Car la fonction du Juste, aujourd’hui personnifiée par Mme Catherine LABORDERIE et de M. Pierre BOUÉ est érigée en substance par la pensée gnostique; il devient comparable à « une colonne de splendeur ».
Soyons désespérément optimistes.
Rêvons, mais faisons en sorte que ce qui pourrait paraître utopique devienne la réalité :
« Ici et maintenant. »
Jacob Bajot :
– « Je suis Américain et vis aujourd’hui en Belgique. Je m’appelais Isi, Jacques Bajowicz et en 1941-1942 faisais partie des Eclaireurs Israélites de France à Toulouse. J’avais alors 13 et 14 ans.
Pendant les années 41-42 ensemble avec ma famille nous nous trouvions à Bruguières (15 km de Toulouse) en résidence forcée. Au mois d’Août 1942, le camp des éclaireurs à Moizares m’a sauvé une première fois. J’étais recherché, mais ma mère et toute ma famille (11 personnes) en plus de mes amis proches, excepté mon père ont été déportés.
J’ai été caché à plusieurs reprises, notamment chez les Laborderies je considère comme « Justes » et par les Eclaireurs Israélites à Moissac.
Finalement, avec mon père, nous avons réussi avec beaucoup de peine à rejoindre la Suisse. »
Photo : Isi, Jacques Bajowicz tenu tendrement par sa mère, cliché pris à Bruguières (Arch. fam. / DR).
– « Quelques précisions encore : notre Troupe était menée par Maurice Bernson qui, je pense, plus tard faisait fonction de Vice Consul de France en Israël.

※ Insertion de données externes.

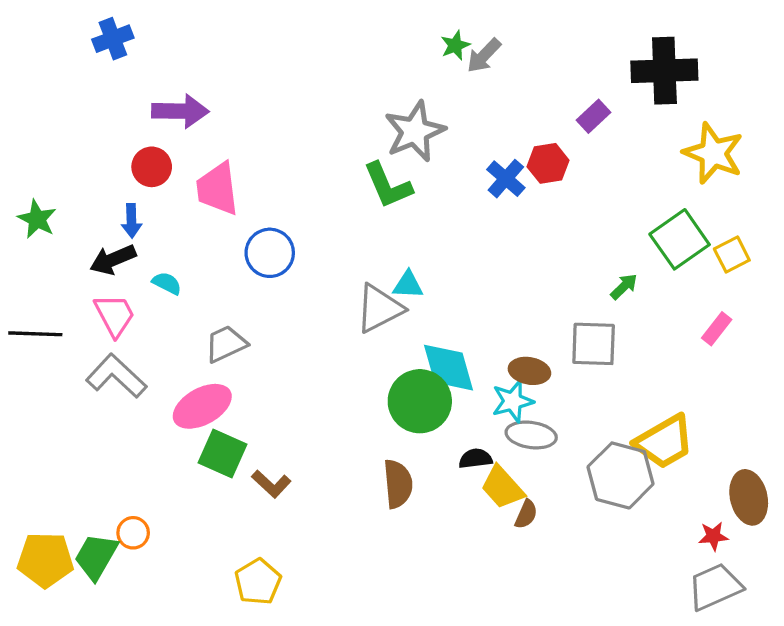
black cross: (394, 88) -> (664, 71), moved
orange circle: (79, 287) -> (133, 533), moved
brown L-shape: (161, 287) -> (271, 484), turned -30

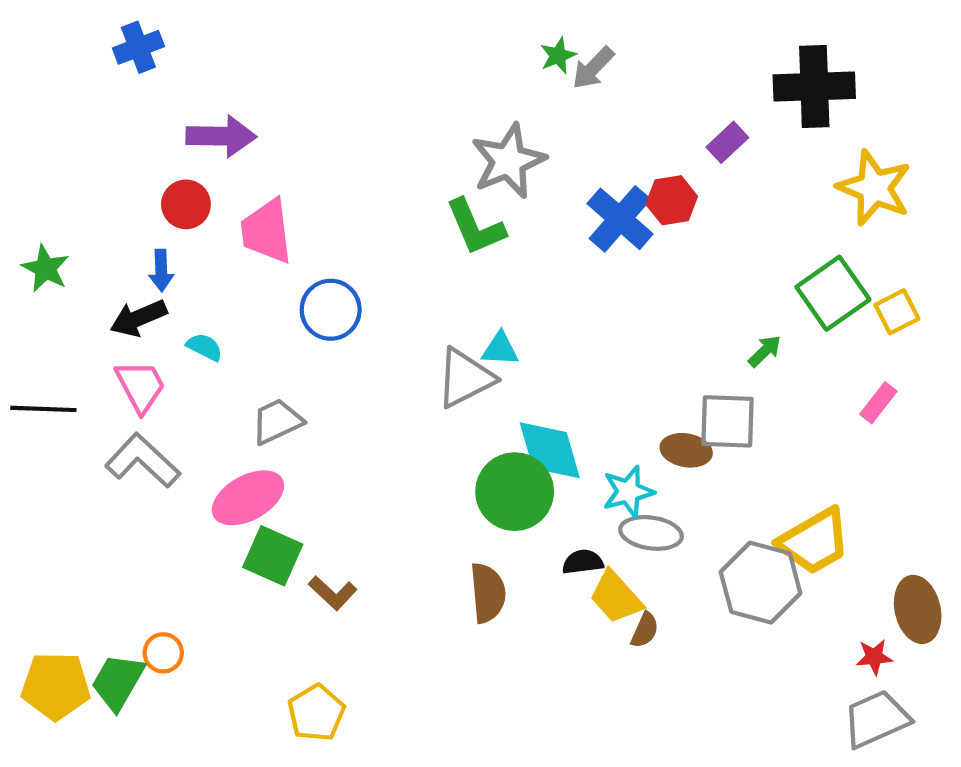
blue cross: (506, 179) -> (620, 219), size x1.4
brown ellipse: (529, 371) -> (686, 450), moved

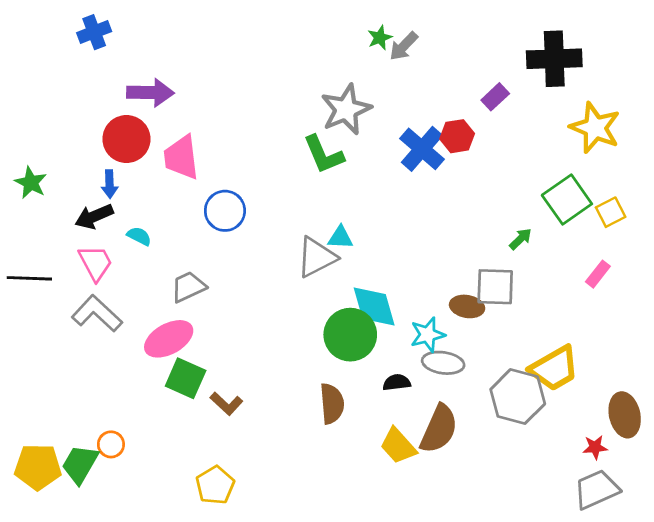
red circle: (186, 204) -> (126, 139), size x1.4
yellow trapezoid: (616, 597) -> (398, 446), moved
brown semicircle: (645, 630) -> (439, 429), size x2.0

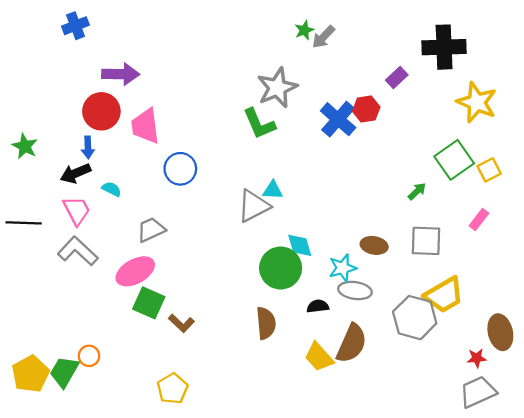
gray square: (495, 287) -> (426, 241), moved
cyan diamond: (374, 306) -> (300, 245), size x0.7
yellow pentagon: (38, 467) -> (30, 374), turned -30

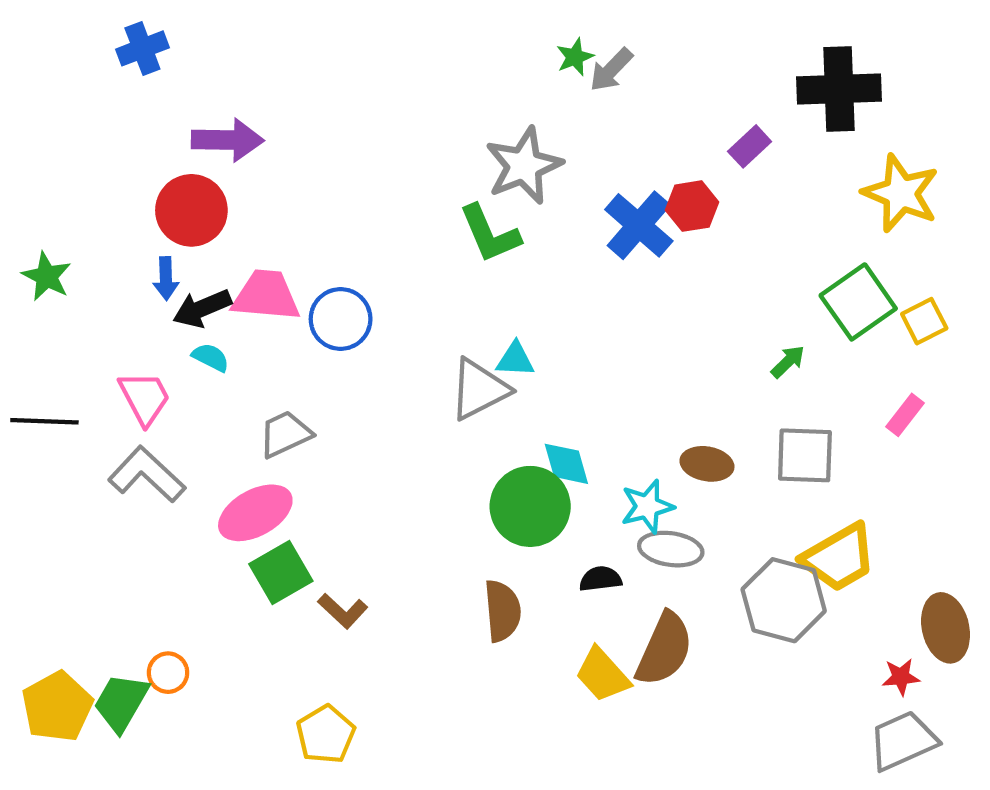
pink trapezoid: (145, 126) -> (266, 296), moved, turned 102
black arrow: (75, 173) -> (202, 308), moved
green square: (149, 303) -> (281, 572), turned 36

Dans la même troupe, j’avais des amis tels André Mandel, Jacques Kovalski et Nathan Neumann (Gazelle). »
(Lire son appel à témoins sur le site de D-D Natanson).
Paul Seifer était le délégué du Comité Français pour Yad Vashemà cette cérémonie suivie de l’inauguration d’une plaque sur le Monument aux Morts de Bruguières. Les victimes juives de la famille Bajowicz emportées sans retour par le convoi 28 vers Auschwitz restent ainsi désormais dans la mémoire de Bruguières.
Bruguières : ancienne carte postale du Monument aux Morts (DR).